Wednesday, March 11, 2009

This and That

My kids are on spring break this week and I had a bunch of meetings so we couldn't go anywhere, and you all know how I need my beach fix, so I'm not happy about that.

Anyway, that's my excuse for not blogging much and it reminds me of why I could never have done this when my kids were younger.

Just some things I've noticed today. Pres. Obama and the Dems have decided to spend their precious time going after Rush Limbaugh and the talking point "I want him to fail" is being repeated ad nauseum. Socialistic policies will fail of course, they always do. But in a flashback news story Fox News reports when Carville said straight out (ironically on 9-11) that he wanted Pres. Bush to "fail." He was not a radio talk show host though, but a democratic political strategist.

The whole thing is silly, and I find it incredible that Obama ever even mentioned Rush. It would have been like Bush mentioning Bill Mahr. It really is beneath what he is........the President. I think Obama needs to remember that and stop campaigning. I even see that my favorite liberal, Camille Paglia, an Obama supporter, is trying to get Obama to reign in his little flying monkeys:

"The orchestrated attack on radio host Rush Limbaugh, which has made the White House look like an oafish bunch of drunken frat boys."

Isn't it ironic that Congress slaps around bank presidents for flying to Washington when Pelosi uses our military aircraft as her own private jet?

In case you were wondering what the whole thing about The Employee Free Choice Act is about David Freddoso at NRO explains:

The Employee Free Choice Act would take away employers’ right to insist on elections — as soon as half of a company’s employees signed the cards, the union would represent the entire work force. Further, if the employer and the new union couldn’t come to a contract agreement within 90 days of negotiations, the two parties would have to enter mediation. After another 30 days, the parties would enter binding arbitration, meaning that a government-appointed arbiter (or panel) could force both sides to accept a contract. This provision would essentially eliminate any incentive for unions to enter labor negotiations in good faith.

This is also about Dem payback to the Unions. Small businesses will especially suffer here. It looks like Specter may once again be our betrayer. Go Toomey Go!

It's more than past time to fumigate our party from leaders that do not hold dear our most basic principles, and to bring forward those who do. Like this one:

South Carolina Gov. Mark Sanford is expected Wednesday to become the first governor to formally reject some of the federal stimulus money earmarked by Congress for his state.
The move will cement Sanford's growing reputation as a political powerhouse among Republican party stalwarts nationwide — though how much of the estimated $8 billion in stimulus funds destined for South Carolina will be affected is unclear. The law allows state legislative leaders to accept funds the governor rejects.
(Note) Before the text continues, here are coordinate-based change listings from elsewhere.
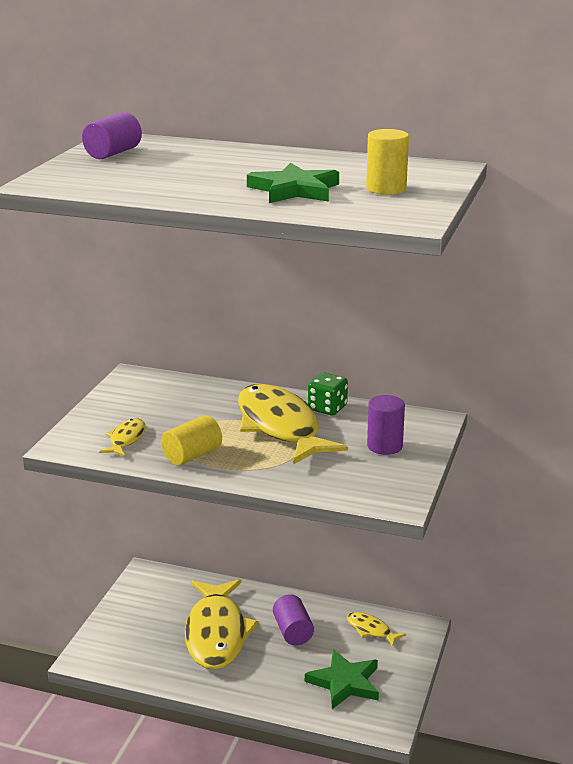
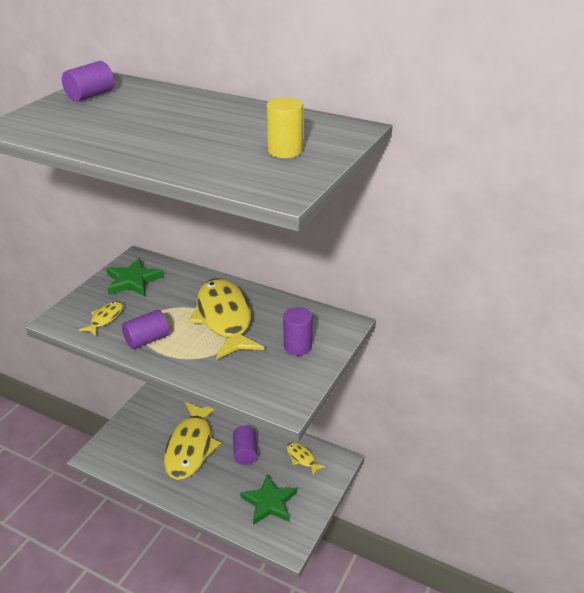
camera: 10 degrees right, 10 degrees up
yellow cylinder [161,415,222,466] -> purple cylinder [122,310,169,349]
green star [247,163,339,203] -> green star moved to [106,258,164,296]
green dice [308,373,348,415] -> none

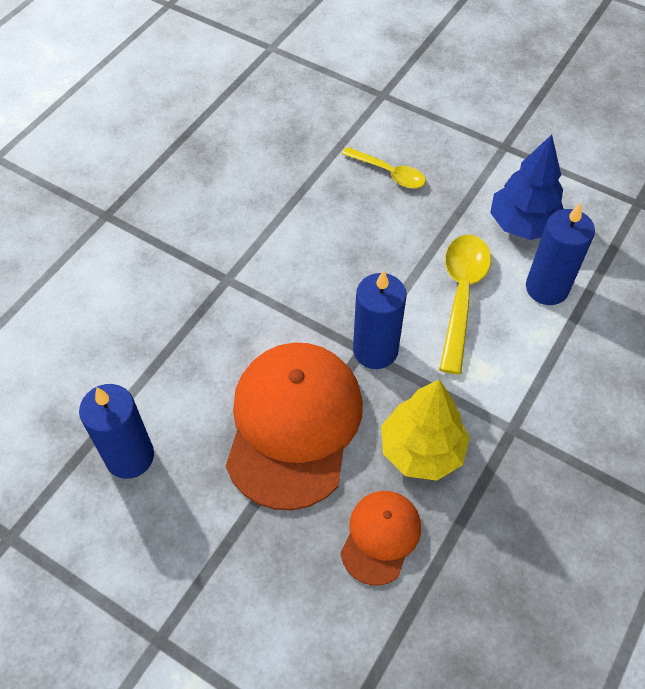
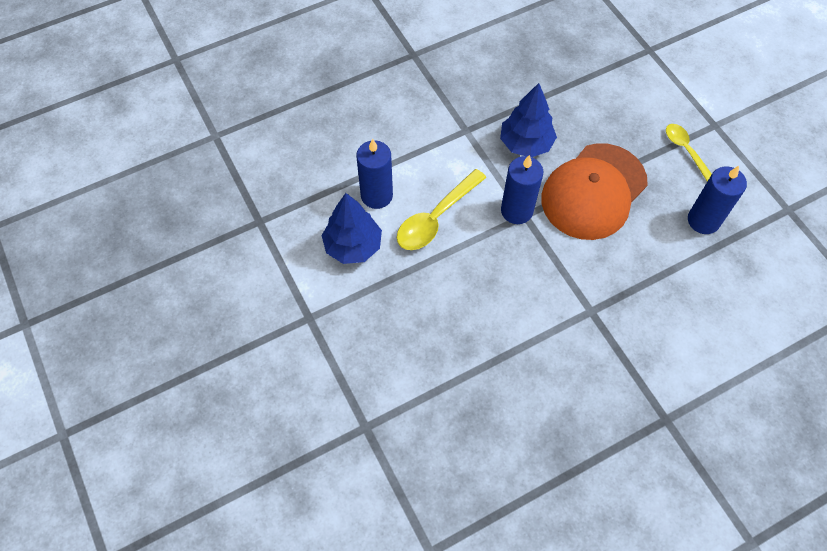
camera: 150 degrees left, 5 degrees up
orange cap [340,491,421,586] -> none
yellow spoon [342,147,426,189] -> yellow spoon moved to [666,124,712,181]
yellow tree [381,380,470,481] -> blue tree [500,83,557,157]

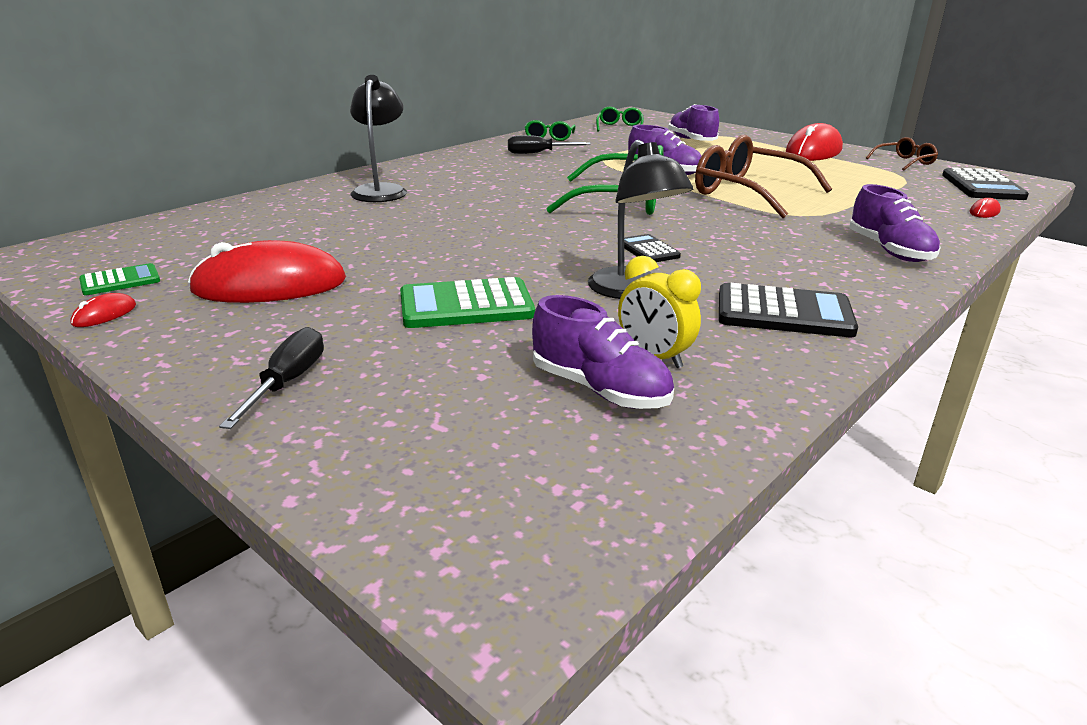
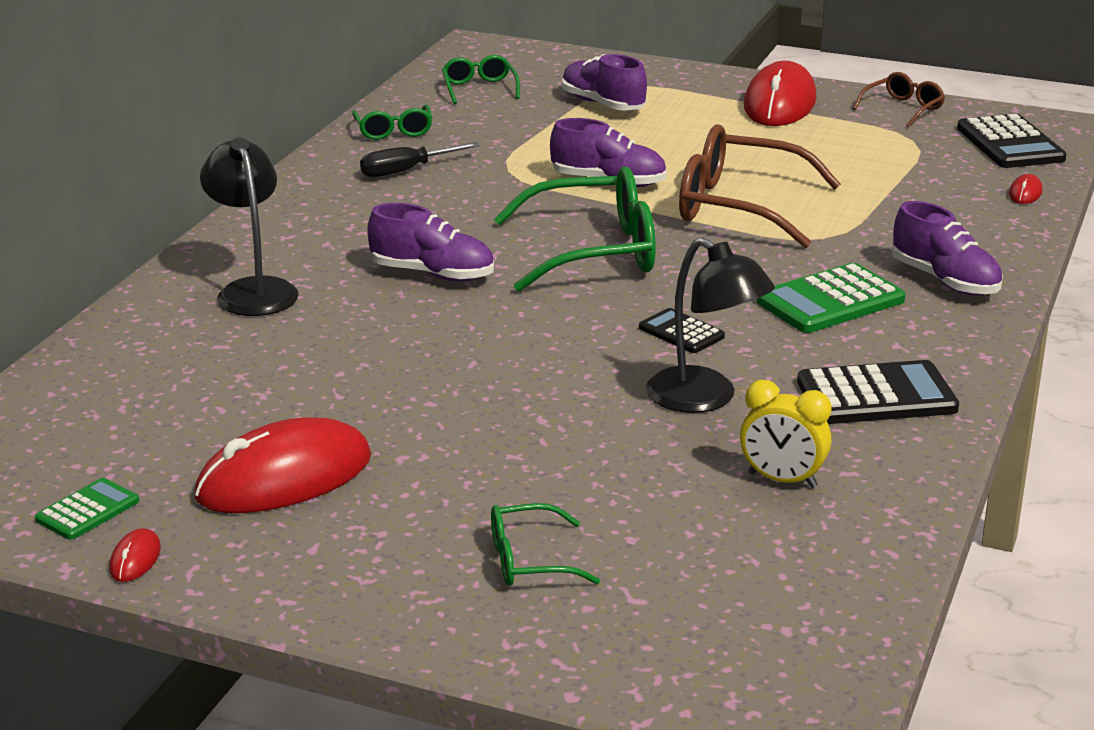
camera: 20 degrees left, 0 degrees up
black screwdriver [219,327,324,429] -> none
green calculator [400,277,535,328] -> green calculator moved to [756,263,905,333]
purple shoe [532,295,674,409] -> purple shoe moved to [367,203,494,281]
none -> green glasses [491,503,600,586]

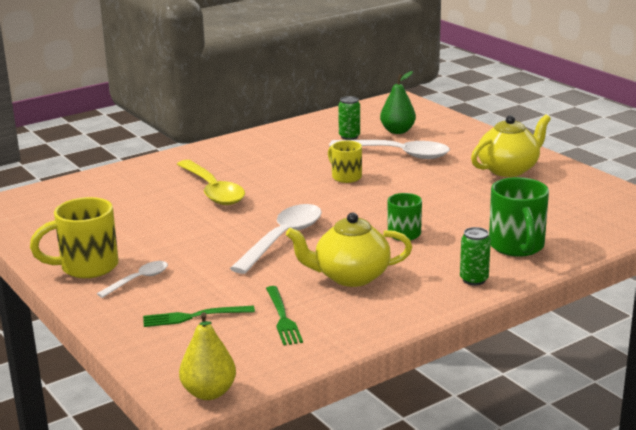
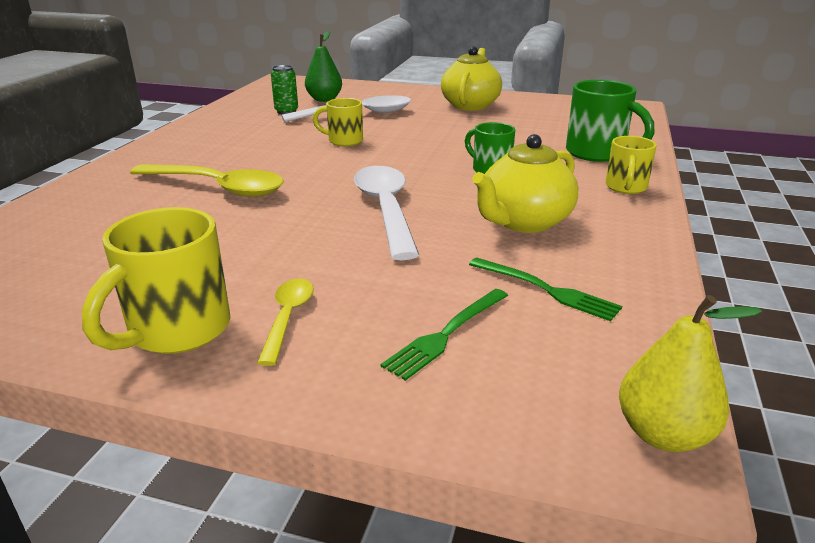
camera: 40 degrees left, 5 degrees up
white spoon [97,261,168,298] -> yellow spoon [257,278,314,366]
green can [460,227,491,285] -> yellow mug [605,136,657,194]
Finally, Jake Tapper, of all people, points out Obama's biggest lie of all:

Then-Sen. Barack Obama, D-Ill., one year ago this week, swooped in from the campaign trail to — along with then-Sen. Hillary Clinton, D-NY, and Sen. John McCain, R-Ariz. — vote for an amendment to impose a one-year moratorium on earmarks for fiscal year 2009.

All three then-presidential candidates voted for the amendment,offered by Sen. Jim DeMint, R-SC.

It failed: 71 NAYs, 29 YEAs.

Candidate Obama said then "we can no longer accept a process that doles out earmarks based on a member of Congress’ seniority, rather than the merit of the project. We can no longer accept an earmarks process that has become so complicated to navigate that a municipality or non-profit group has to hire high-priced D.C. lobbyists to do it. And we can no longer accept an earmarks process in which many of the projects being funded fail to address the real needs of our country."

Today, of course, President Obama will sign into law more than 8,000 earmarks for FY 2009, part of the $410 billion omnibus spending bill.